- DOCUMENT PASSAGE -
##############################

Robert Louis  Stevenson
Robert Louis Stevenson
The Victorian poet and novelist Robert Louis Stevenson once said, "Don't judge each day by the harvest you reap, but by the seeds you plant." The author of the magical A Child's Garden of Verses and the chilling The Strange Case of Dr. Jekyll and Mr. Hyde, Stevenson indeed planted powerful literary seeds -- that grew into undisputed classics.

Biography

Robert Louis Stevenson was born in 1850 in Edinburgh. His father was an engineer, the head of a family firm that had constructed most of Scotland's lighthouses, and the family had a comfortable income. Stevenson was an only child and was often ill; as a result, he was much coddled by both his parents and his long-time nurse. The family took frequent trips to southern Europe to escape the cruel Edinburgh winters, trips that, along with his many illnesses, caused Stevenson to miss much of his formal schooling. He entered Edinburgh University in 1867, intending to become an engineer and enter the family business, but he was a desultory, disengaged student and never took a degree. In 1871, Stevenson switched his study to law, a profession which would leave time for his already-budding literary ambitions, and he managed to pass the bar in 1875.

Illness put an end to his legal career before it had even started, and Stevenson spent the next few years traveling in Europe and writing travel essays and literary criticism. In 1876, Stevenson fell in love with Fanny Vandergrift Osbourne, a married American woman more than ten years his senior, and returned with her to London, where he published his first fiction, "The Suicide Club." In 1879, Stevenson set sail for America, apparently in response to a telegram from Fanny, who had returned to California in an attempt to reconcile with her husband. Fanny obtained a divorce and the couple married in 1880, eventually returning to Europe, where they lived for the next several years. Stevenson was by this time beset by terrifying lung hemorrhages that would appear without warning and required months of convalescence in a healthy climate. Despite his periodic illnesses and his peripatetic life, Stevenson completed some of his most enduring works during this period: Treasure Island (1883), A Child's Garden of Verses (1885), Kidnapped (1886), and Dr. Jekyll and Mr. Hyde (1886).

##############################

[Collected data]
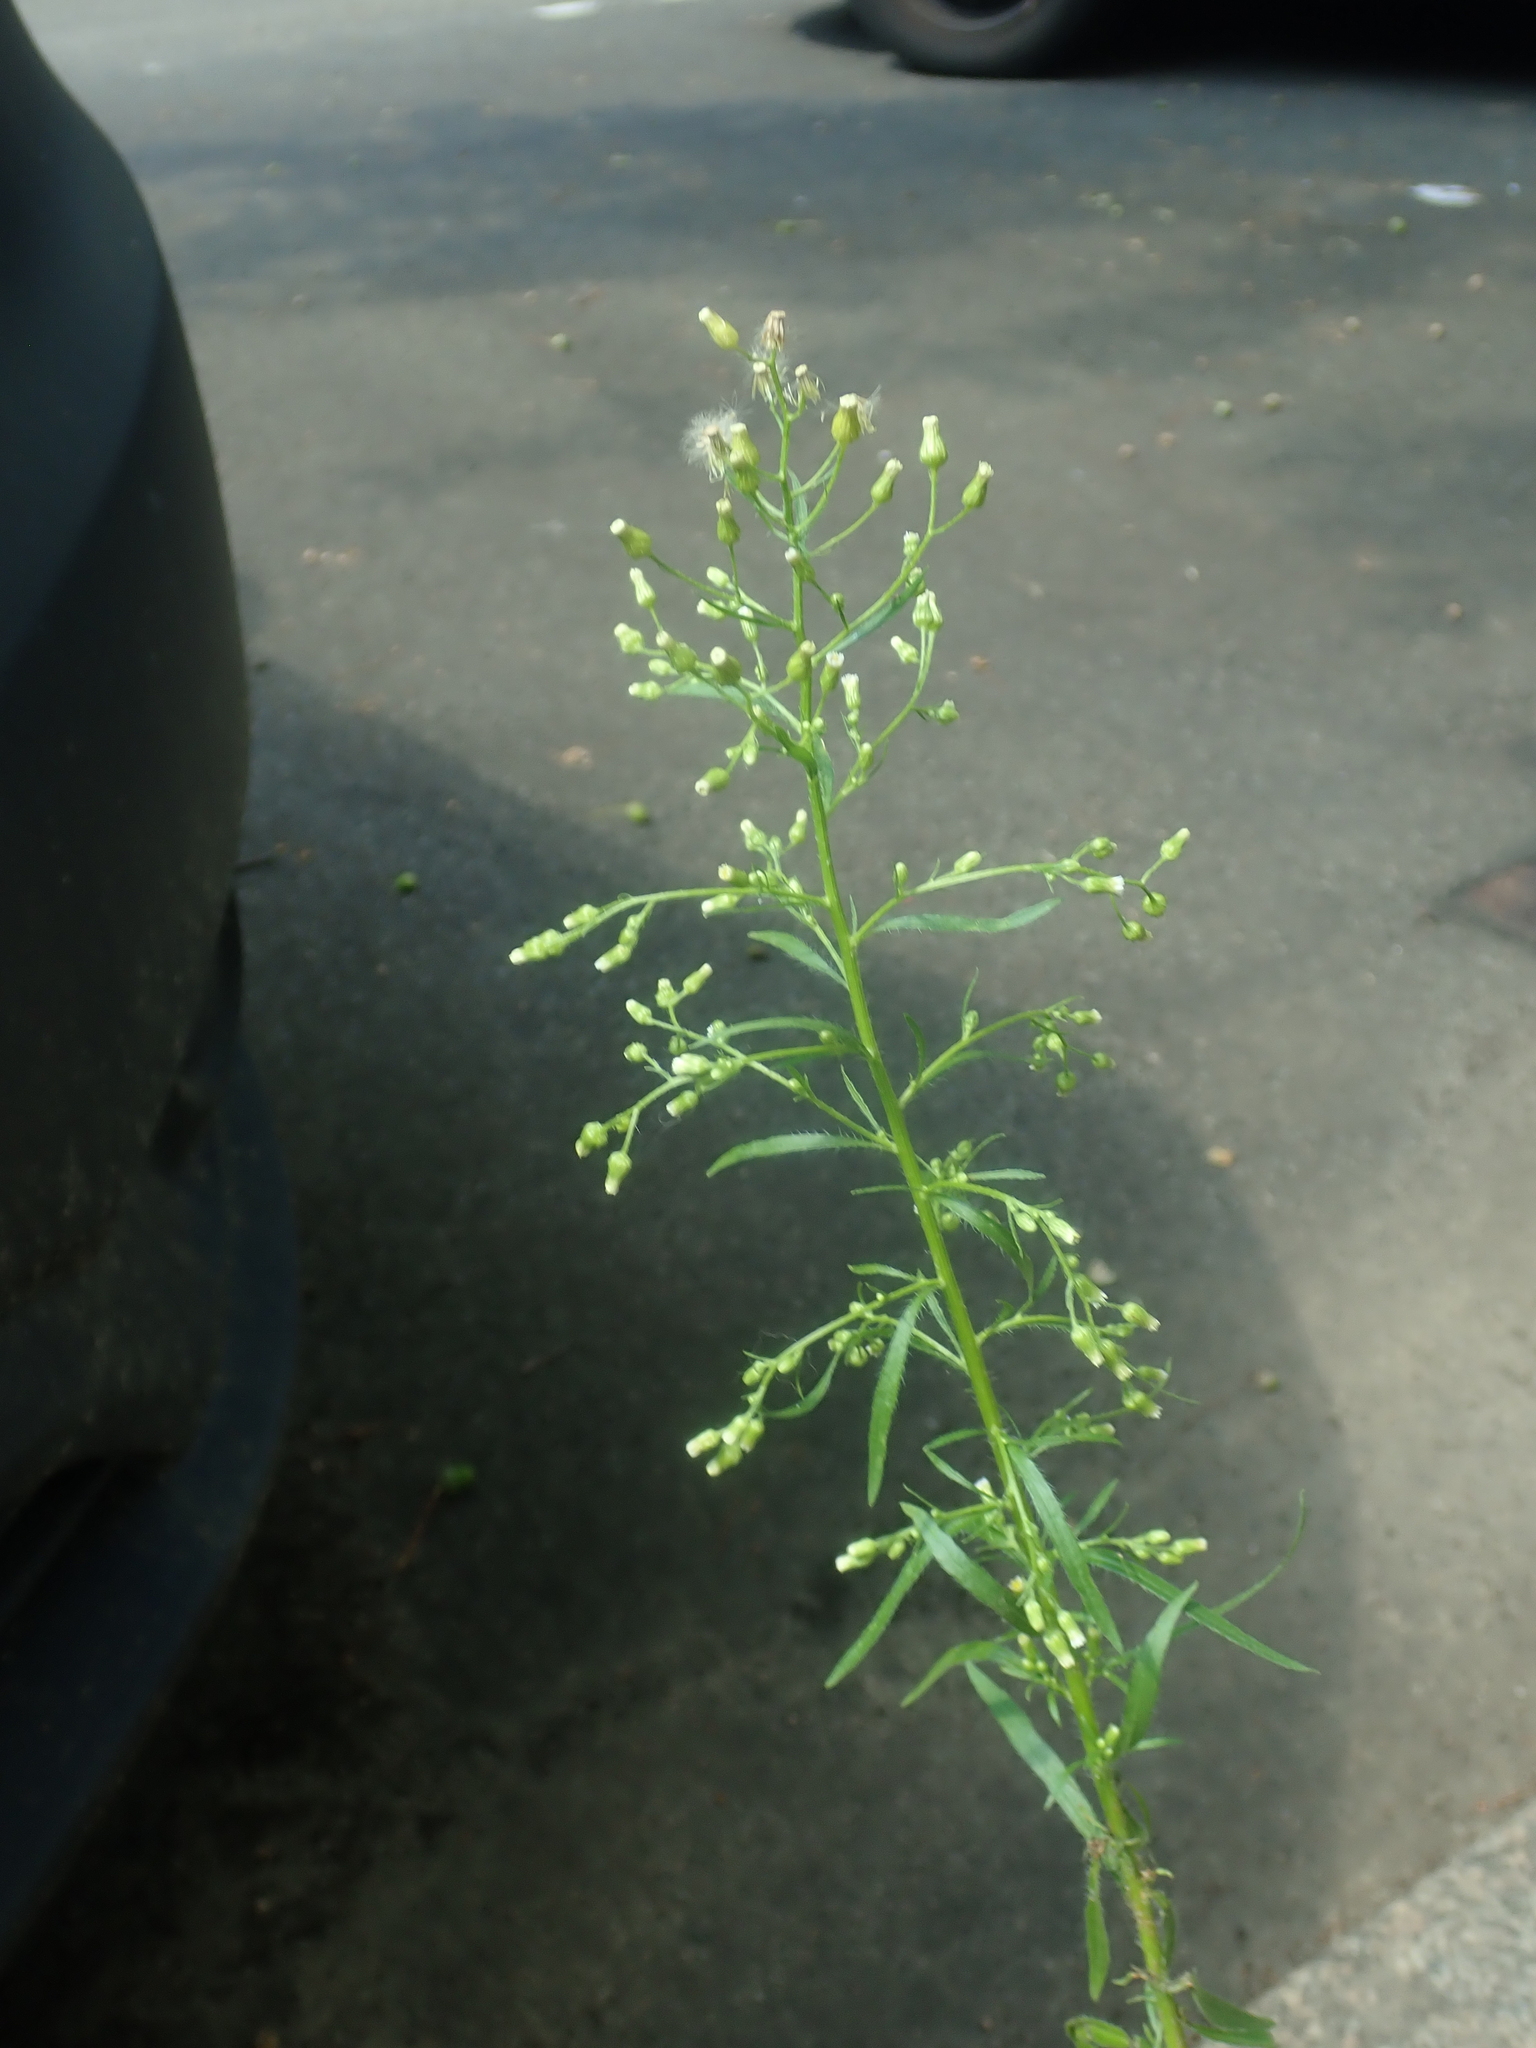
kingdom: Plantae
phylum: Tracheophyta
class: Magnoliopsida
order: Asterales
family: Asteraceae
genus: Erigeron
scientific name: Erigeron canadensis
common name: Canadian fleabane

##############################

- STUDY QUESTIONS -
1) Quote the Stevenson biography from "Robert Louis Stevenson was" to "bar in 1875.".
2) According to the Stevenson biography, what had the family firm headed by Stevenson's father built?

- SOLUTIONS TO THE EXERCISE -
1)
Robert Louis Stevenson was born in 1850 in Edinburgh. His father was an engineer, the head of a family firm that had constructed most of Scotland's lighthouses, and the family had a comfortable income. Stevenson was an only child and was often ill; as a result, he was much coddled by both his parents and his long-time nurse. The family took frequent trips to southern Europe to escape the cruel Edinburgh winters, trips that, along with his many illnesses, caused Stevenson to miss much of his formal schooling. He entered Edinburgh University in 1867, intending to become an engineer and enter the family business, but he was a desultory, disengaged student and never took a degree. In 1871, Stevenson switched his study to law, a profession which would leave time for his already-budding literary ambitions, and he managed to pass the bar in 1875.

2) Most of Scotland's lighthouses.